Professor German's research and teaching deal with the net-shape fabrication of engineering materials for applications ranging from wire drawing dies to jet engine bearings. He is Professor of Mechanical Engineering at San Diego State University, having previously served as Associate Dean, Chaired Professor, and Center Director at Rensselaer Polytechnic Institute, Pennsylvania State University, and Mississippi State University. In addition he was Director of Research for two companies, and staff member at Sandia National Laboratories.
Rand obtained his PhD from the University of California at Davis, MS from The Ohio State University, and an honor’s BS degree from San Jose State University. He completed management development programs at Hartford Graduate Center and Harvard.
He has an honorary doctorate from the Universdad Carlos III de Madrid, and is a Fellow of three professional organizations. His awards include the Tesla Medal, Nanyang Professorship, Japan Institute for Materials Research Lectureship, Penn State Engineering Society Premiere Research Award, University of California at Davis Distinguished Engineering Alumni Award, The Ohio State University Distinguished Engineering Alumnus Award, San Jose State University Award of Distinction, and Honorary Member of Alpha Sigma Mu. He served on three National Academy review boards and helped form a dozen start-up companies.
Rand has supervised more than 100 theses and 200 postdoctoral fellows. These efforts have resulted in 1,025 published articles, 25 patents, and 18 books, including Sintering Theory and Practice. He has edited 19 books and co-chaired 30 conferences. His publications have been cited more than 22,000 times.

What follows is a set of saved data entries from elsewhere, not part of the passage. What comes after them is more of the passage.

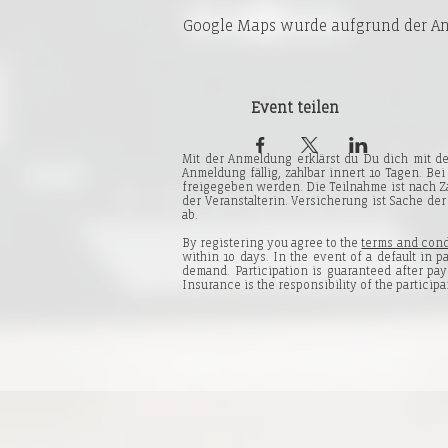
Google Maps wurde aufgrund der Ana
Event teilen
Mit der Anmeldung erklärst du Du dich mit 
Anmeldung fällig, zahlbar innert 10 Tagen. Be
freigegeben werden. Die Teilnahme ist nach Za
der Veranstalterin. Versicherung ist Sache d
ab.
By registering you agree to the
terms and cond
within 10 days. In the event of a default in 
demand. Participation is guaranteed after pay
Insurance is the responsibility of the participa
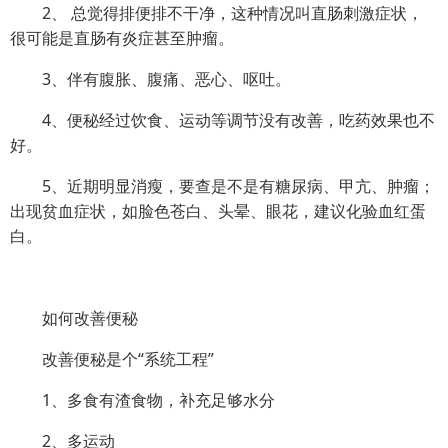
2、 总觉得排便排不干净，这种情况叫直肠刺激症状，
很可能是直肠有炎症甚至肿瘤。
3、伴有腹胀、腹痛、恶心、呕吐。
4、便秘经过饮食、运动等调节没有改善，吃药效果也不
好。
5、近期明显消瘦，要查是不是有糖尿病、甲亢、肿瘤；
出现贫血症状，如脸色苍白、头晕、眼花，建议化验血红蛋
白。
如何改善便秘
改善便秘是个“系统工程”
1、多食有渣食物，补充足够水分
2、多运动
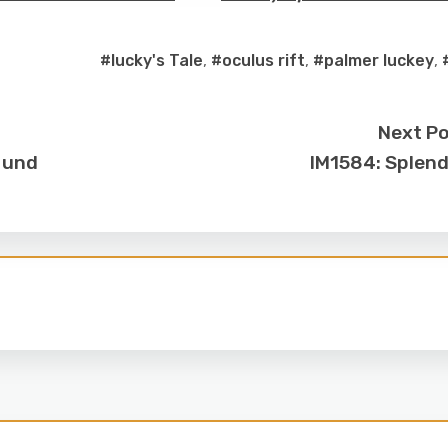
#lucky's Tale
,
#oculus rift
,
#palmer luckey
,
Next P
 und
IM1584: Splen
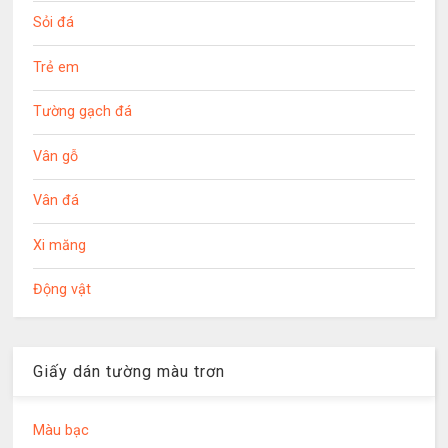
Sỏi đá
Trẻ em
Tường gạch đá
Vân gỗ
Vân đá
Xi măng
Động vật
Giấy dán tường màu trơn
Màu bạc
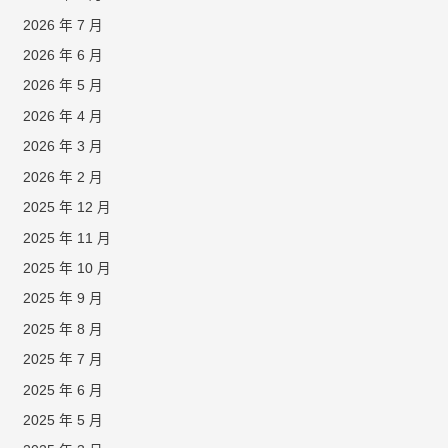
2026 年 7 月
2026 年 6 月
2026 年 5 月
2026 年 4 月
2026 年 3 月
2026 年 2 月
2025 年 12 月
2025 年 11 月
2025 年 10 月
2025 年 9 月
2025 年 8 月
2025 年 7 月
2025 年 6 月
2025 年 5 月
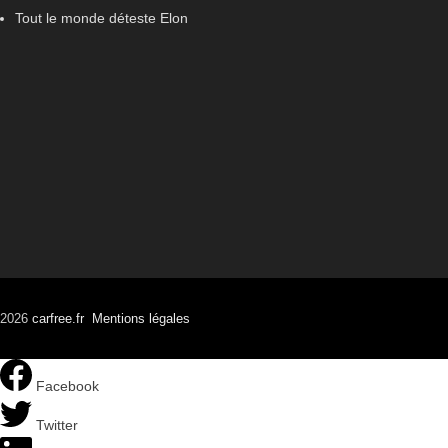
Tout le monde déteste Elon
2026
carfree.fr
Mentions légales
Facebook
Twitter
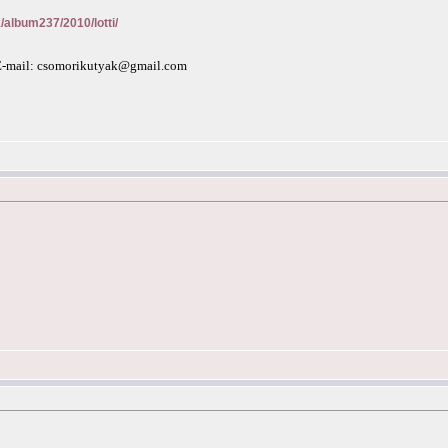
k/album237/2010/lotti/
E-mail:
csomorikutyak@gmail.com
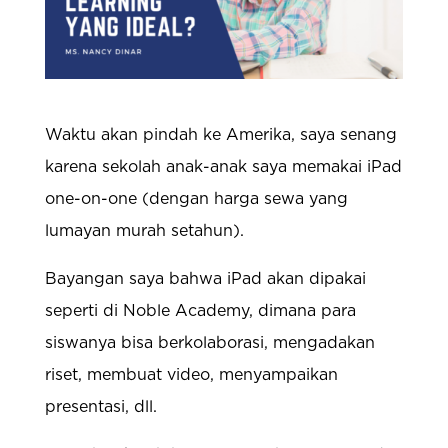
Waktu akan pindah ke Amerika, saya senang
karena sekolah anak-anak saya memakai iPad
one-on-one (dengan harga sewa yang
lumayan murah setahun).
Bayangan saya bahwa iPad akan dipakai
seperti di Noble Academy, dimana para
siswanya bisa berkolaborasi, mengadakan
riset, membuat video, menyampaikan
presentasi, dll.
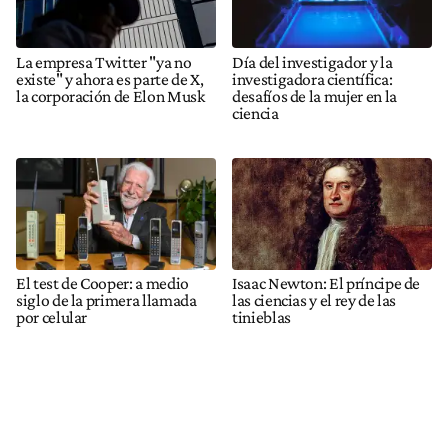
La empresa Twitter "ya no
Día del investigador y la
existe" y ahora es parte de X,
investigadora científica:
la corporación de Elon Musk
desafíos de la mujer en la
ciencia
El test de Cooper: a medio
Isaac Newton: El príncipe de
siglo de la primera llamada
las ciencias y el rey de las
por celular
tinieblas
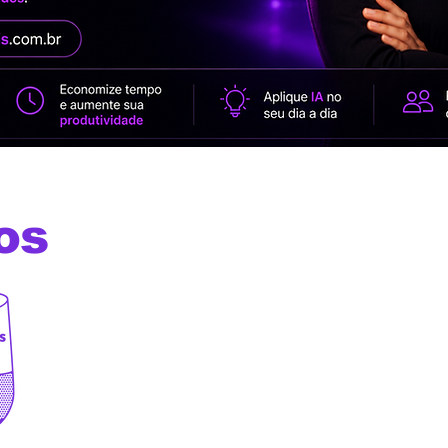
os
Os melhores comandos de voz
Alexa, Google Home, Siri, Bi
assistentes virtuais além d
prompts para Chat GPT ,Gemi
Leonardo Ai, Veo 3, Sora, Dal
Midjourney e outras ferramen
Artificial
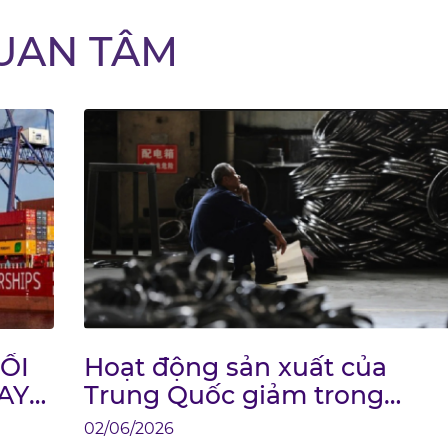
UAN TÂM
ỐI
Hoạt động sản xuất của
AY
Trung Quốc giảm trong
NG?
tháng 5 do đà tăng trưởng
02/06/2026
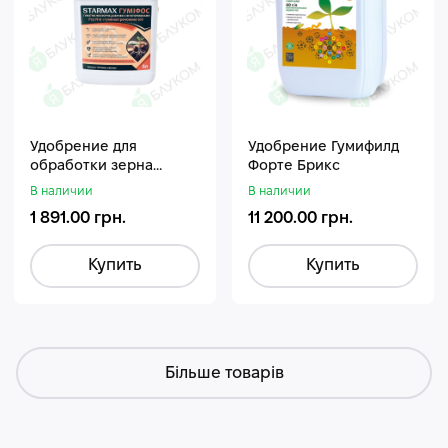
Удобрение для
Удобрение Гумифилд
обработки зерна
Форте Брикс
Стармакс Гумифос
В наличии
В наличии
1 891.00 грн.
11 200.00 грн.
Купить
Купить
Більше товарів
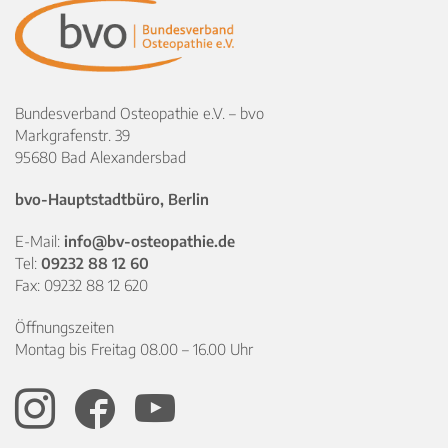
Bundesverband Osteopathie e.V. – bvo
Markgrafenstr. 39
95680 Bad Alexandersbad
bvo-Hauptstadtbüro, Berlin
E-Mail:
info@bv-osteopathie.de
Tel:
09232 88 12 60
Fax: 09232 88 12 620
Öffnungszeiten
Montag bis Freitag 08.00 – 16.00 Uhr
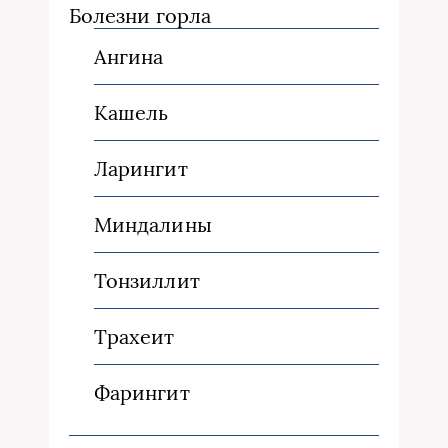
Болезни горла
Ангина
Кашель
Ларингит
Миндалины
Тонзиллит
Трахеит
Фарингит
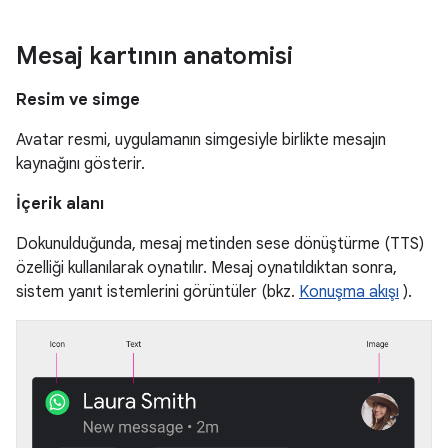
Mesaj kartının anatomisi
Resim ve simge
Avatar resmi, uygulamanın simgesiyle birlikte mesajın
kaynağını gösterir.
İçerik alanı
Dokunulduğunda, mesaj metinden sese dönüştürme (TTS)
özelliği kullanılarak oynatılır. Mesaj oynatıldıktan sonra,
sistem yanıt istemlerini görüntüler (bkz.
Konuşma akışı
).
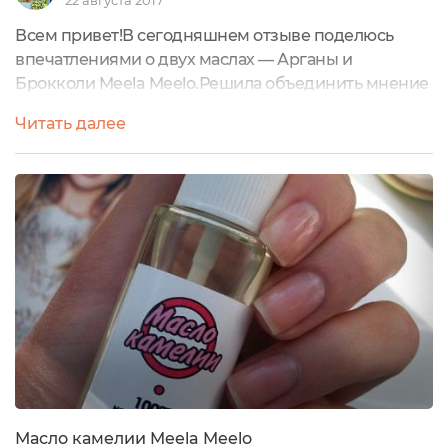
22 августа 2017
Всем привет!В сегодняшнем отзыве поделюсь
впечатлениями о двух маслах — Арганы и
Брокколи Meela Meelo.Решила объединить мнение
об двух этих продуктах, чтобы сравнить их по
Читать далее
действию и поделиться своими впечатлениями.Я
их планировала использовать для ухода за
волосами, но поняла, что только для волос
флакончиков масла по 50 мл много, и стала
применять их и для ухода за телом. В частности -
как антицеллюлитные...
Масло камелии Meela Meelo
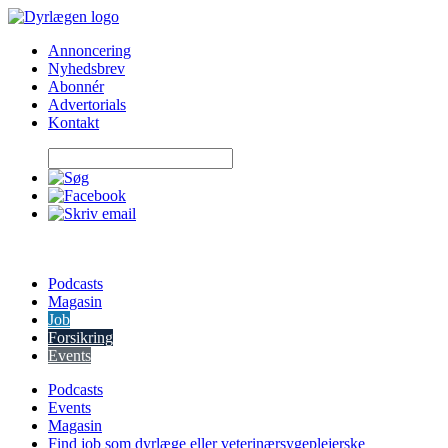
Skip
to
Annoncering
content
Nyhedsbrev
Abonnér
Advertorials
Kontakt
Podcasts
Magasin
Job
Forsikring
Events
Podcasts
Events
Magasin
Find job som dyrlæge eller veterinærsygeplejerske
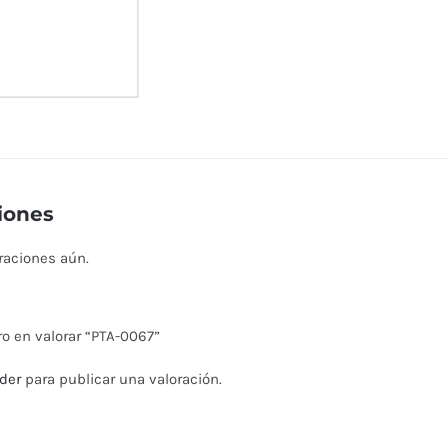
iones
raciones aún.
ro en valorar “PTA-0067”
der
para publicar una valoración.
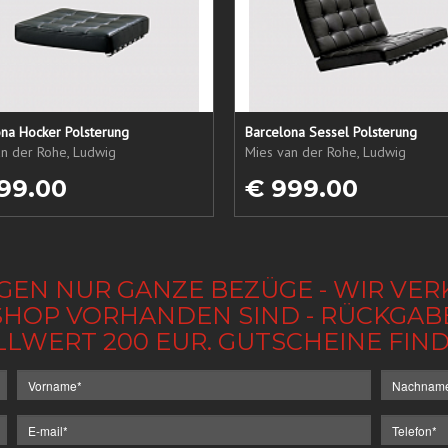
ona Hocker Polsterung
Barcelona Sessel Polsterung
an der Rohe, Ludwig
Mies van der Rohe, Ludwig
99.00
€ 999.00
GEN NUR GANZE BEZÜGE - WIR VER
IM SHOP VORHANDEN SIND - RÜCKGA
LLWERT 200 EUR. GUTSCHEINE FI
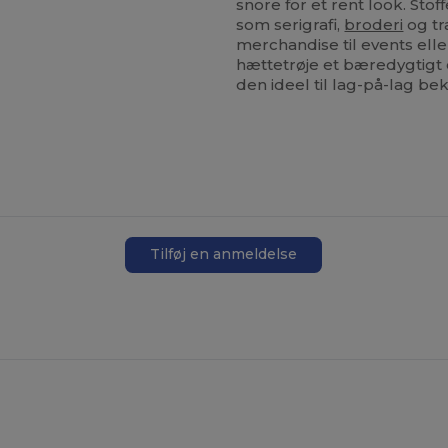
snore for et rent look. Stof
som serigrafi,
broderi
og tr
merchandise til events elle
hættetrøje et bæredygtigt o
den ideel til lag-på-lag be
Tilføj en anmeldelse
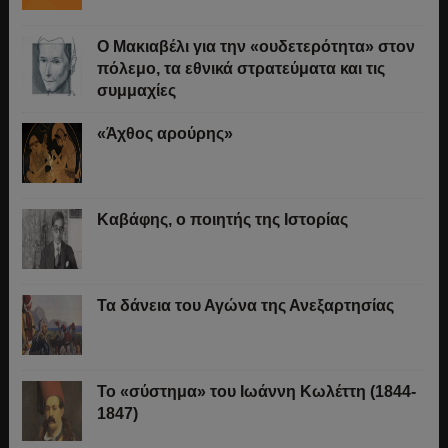
O Μακιαβέλι για την «ουδετερότητα» στον
πόλεμο, τα εθνικά στρατεύματα και τις
συμμαχίες
«Άχθος αρούρης»
Καβάφης, ο ποιητής της Ιστορίας
Τα δάνεια του Αγώνα της Ανεξαρτησίας
Το «σύστημα» του Ιωάννη Κωλέττη (1844-
1847)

This book is focused on composites involving powders as the starting materials. It provides relevant information for questions related to the selection of constituent phases, most economic fabrication routes, proper testing procedures, and product optimization. The field is sufficiently advanced that predictive models guide many decisions. Applications are illustrated over a broad range of material and property combinations. This title includes:
•Selection of phases with consideration of intersolubility & interface
•Microstructure, especially the role of phase connectivity
•Fabrication approaches, especially net-shape consolidation
•Assessment of typical properties, testing techniques & industry standards
•Design & trade-off decisions involved in optimization, including cost
•Applications, both those that have matured and some emerging prospects.
The reader may have little appreciation for how particulate composites are literally everywhere. Examples include new wear resistant consumer products(Apple watch), longer lasting automotive tires with reduced rolling resistance(Yokohama tires), and new diamond heat sinks for computers(Element Six substrates). Particulate composites also form critical components in applications such as magnets, dental fillings, brakes, darts, bio-implants, & cutting tools. Particulate composites are a multi-billion dollar industry, and can be a cost-effective solution ripe for innovation and continued rapid growth. For the engineer, the wide range of particulate composite formulation and property combinations offers the ability to design for a variety of application and provides ample opportunity for innovation.
Particulate Composites: Fundamentals & Applications is ideal for use in a one-semester eng. course at the senior UG/graduate level, and is also suitable as a practical reference for materials scientists in academia and industry.